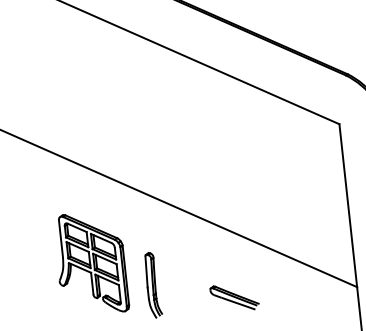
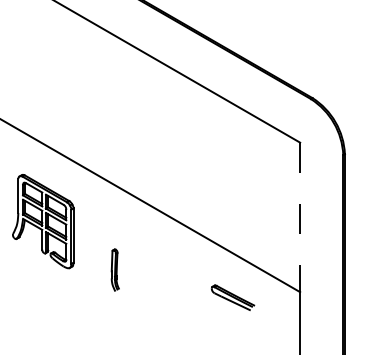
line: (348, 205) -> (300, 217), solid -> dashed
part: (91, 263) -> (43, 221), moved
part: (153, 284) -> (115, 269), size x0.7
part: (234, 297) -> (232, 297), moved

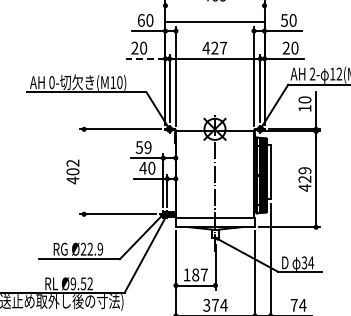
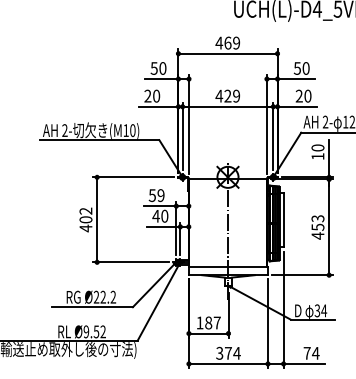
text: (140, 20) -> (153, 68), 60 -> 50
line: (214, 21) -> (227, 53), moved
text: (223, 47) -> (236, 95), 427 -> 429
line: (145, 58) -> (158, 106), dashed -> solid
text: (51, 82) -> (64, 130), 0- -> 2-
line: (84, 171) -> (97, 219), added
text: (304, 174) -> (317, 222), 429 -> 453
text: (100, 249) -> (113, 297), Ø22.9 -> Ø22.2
--
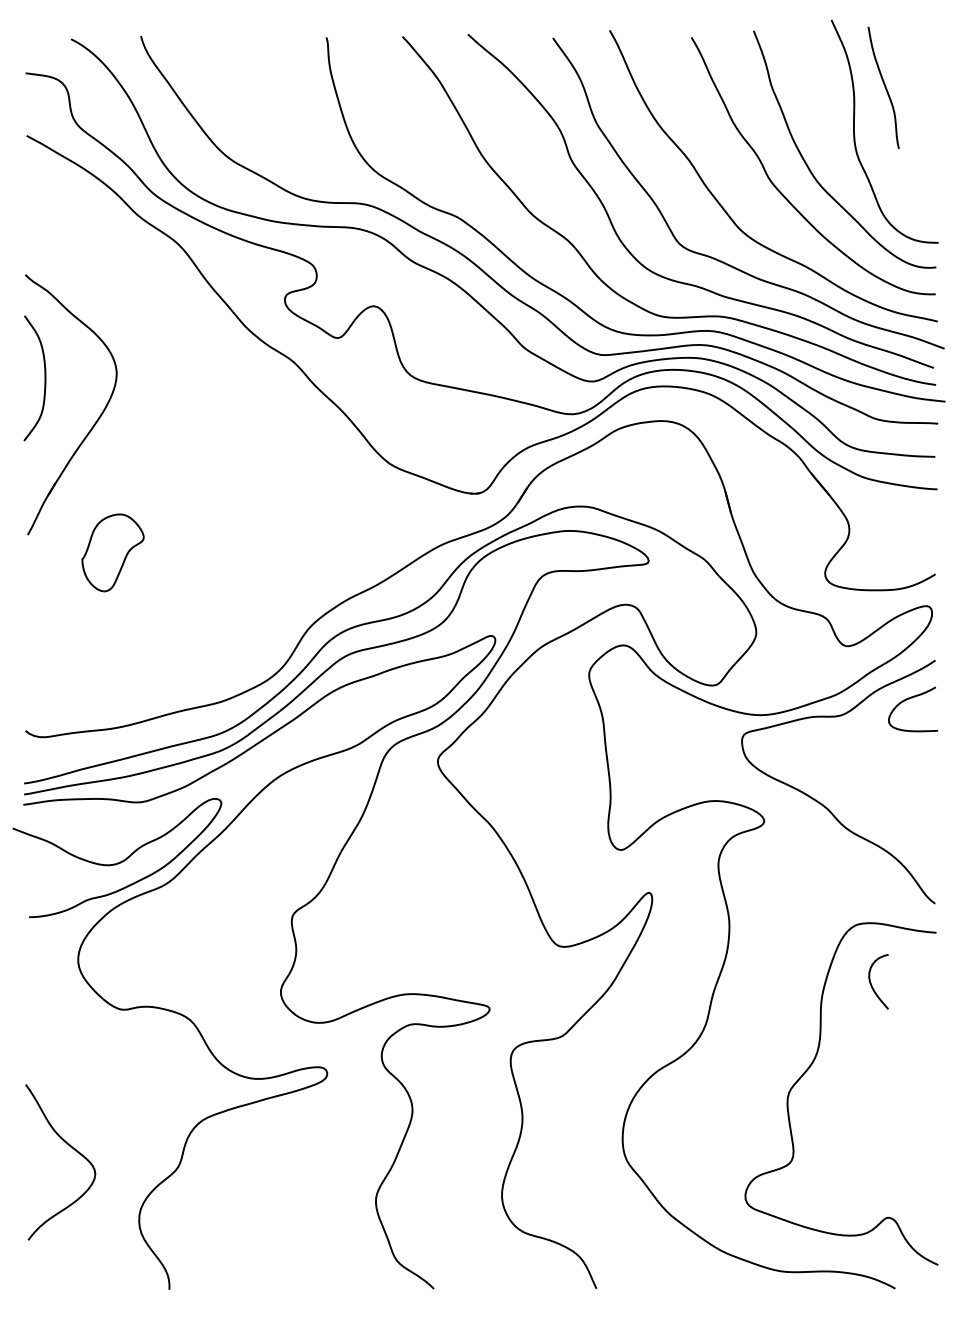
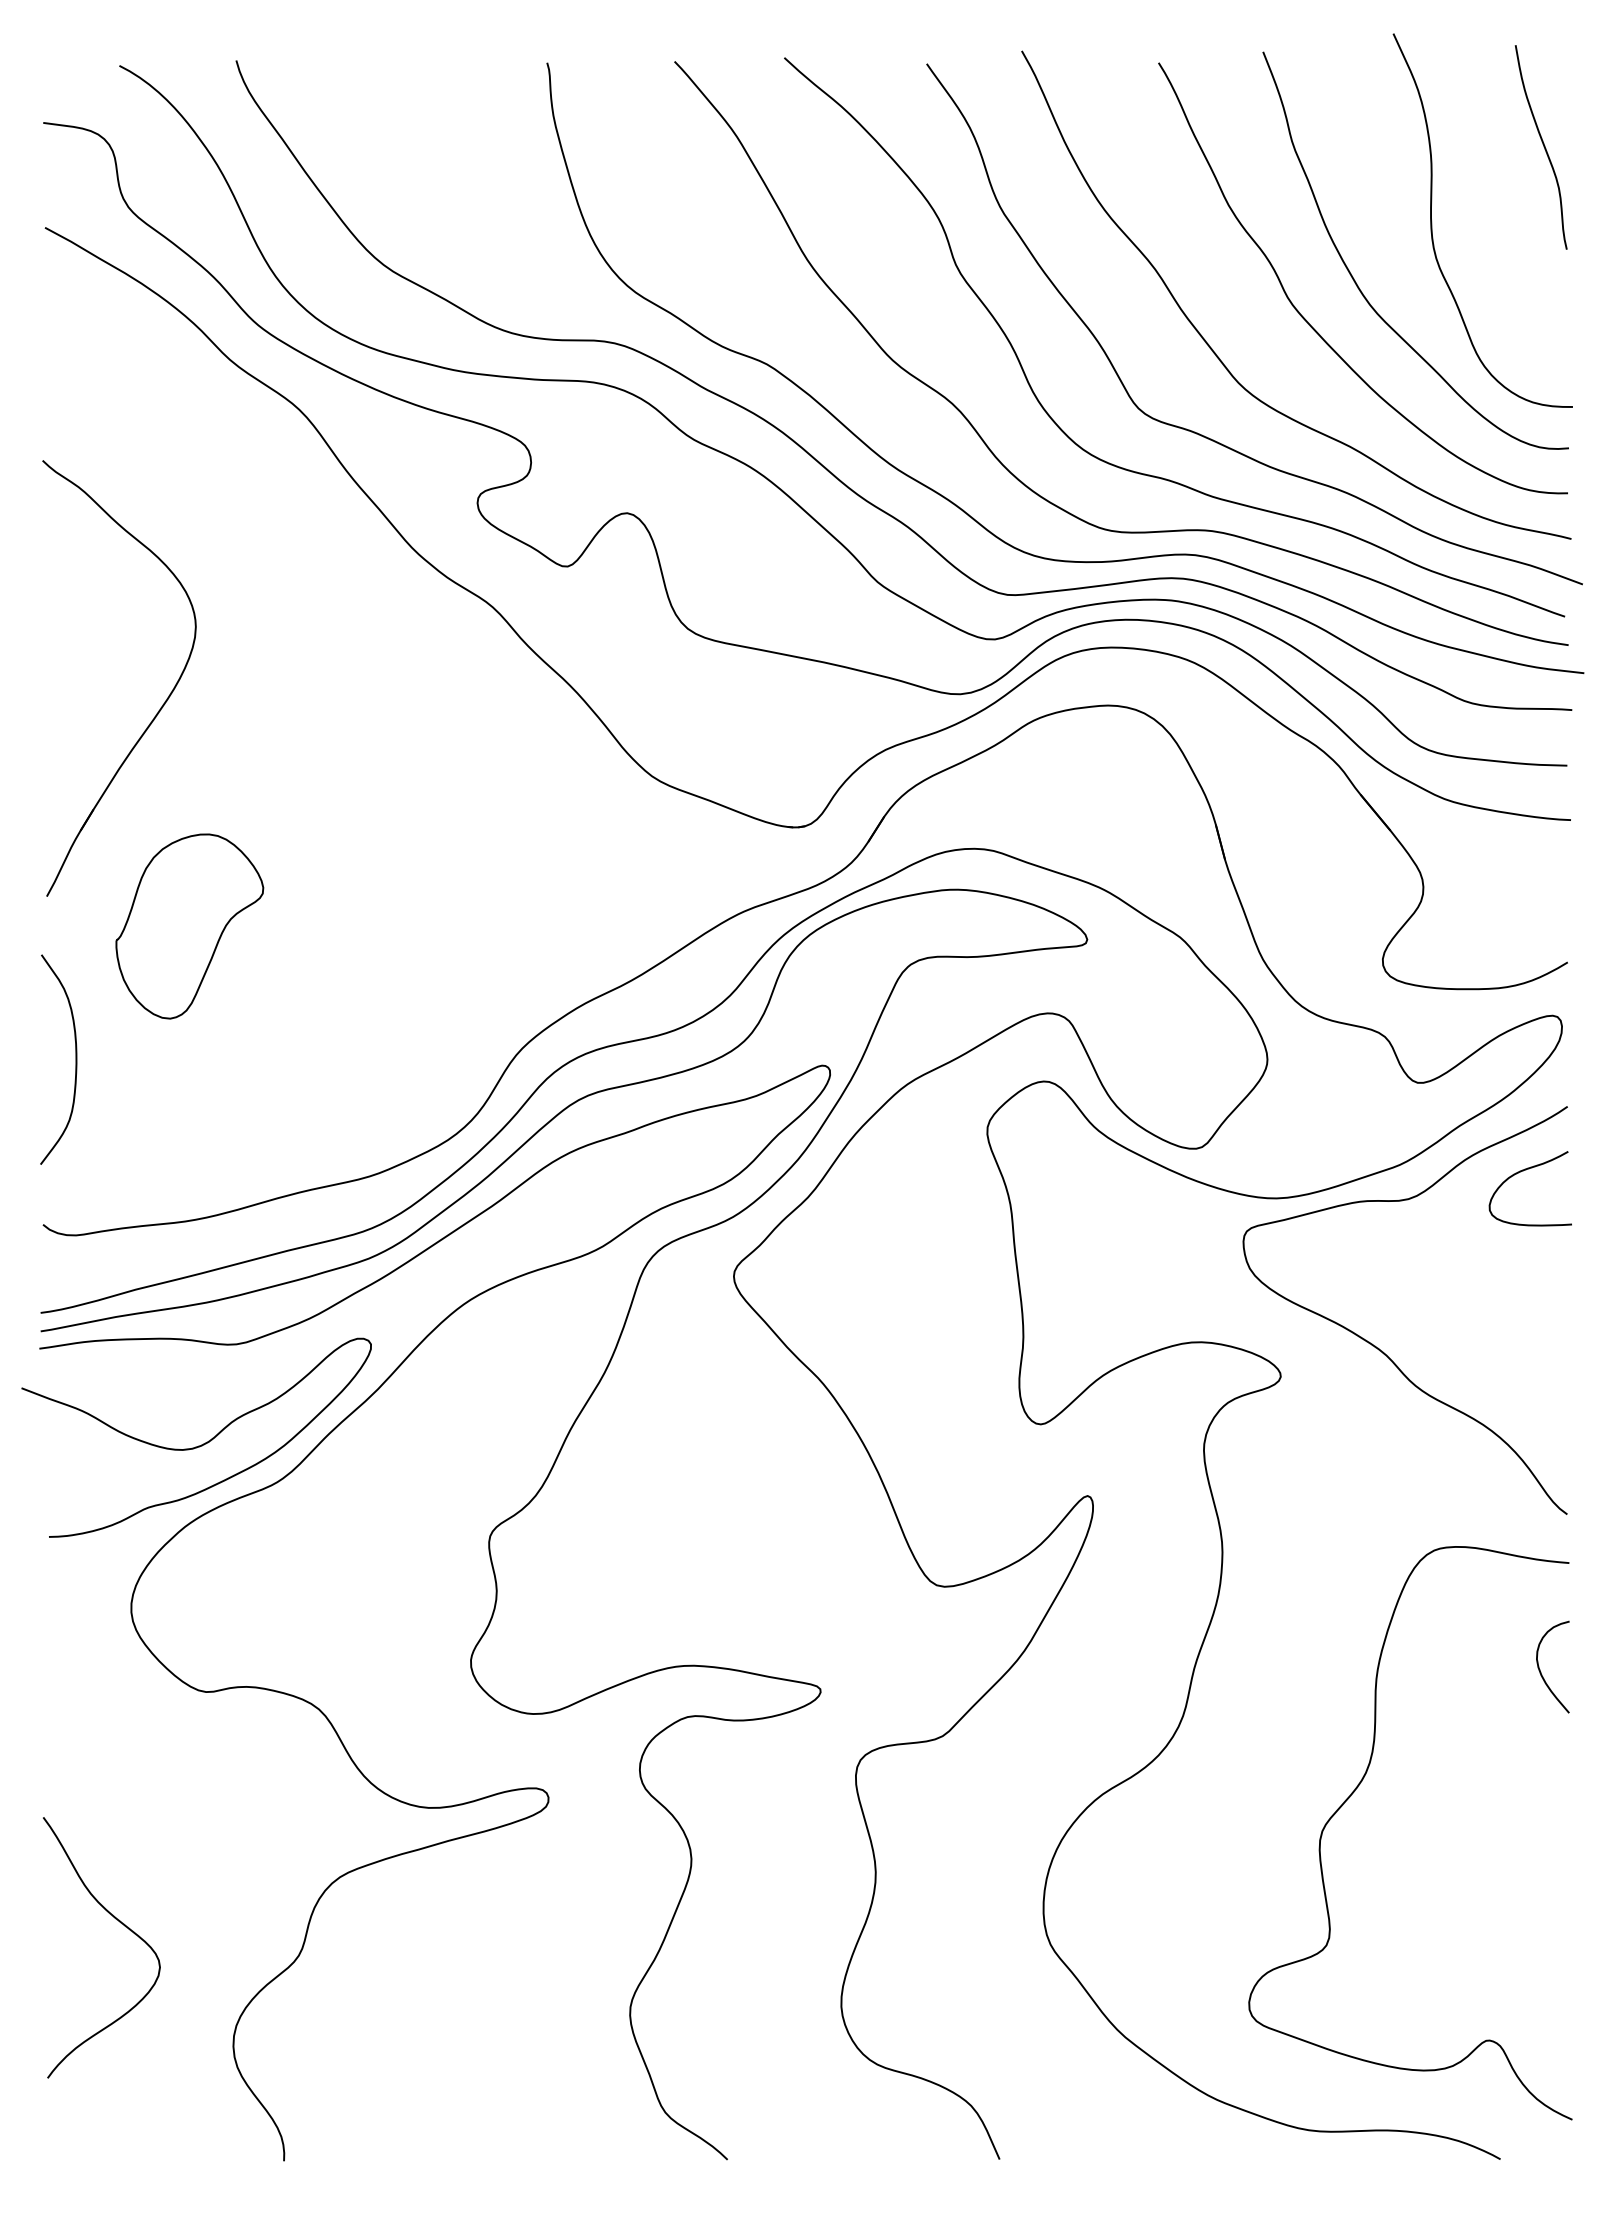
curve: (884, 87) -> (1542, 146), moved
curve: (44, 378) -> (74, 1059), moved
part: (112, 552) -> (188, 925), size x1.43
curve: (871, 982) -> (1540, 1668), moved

→ **Description of the task**:
Once the line with "part: (112, 552) -> (188, 925), size x1.43" is found in the records above, print exactly that line and every line after it through the line with "curve: (871, 982) -> (1540, 1668), moved".

→ **Solution for this exercise**:
part: (112, 552) -> (188, 925), size x1.43
curve: (871, 982) -> (1540, 1668), moved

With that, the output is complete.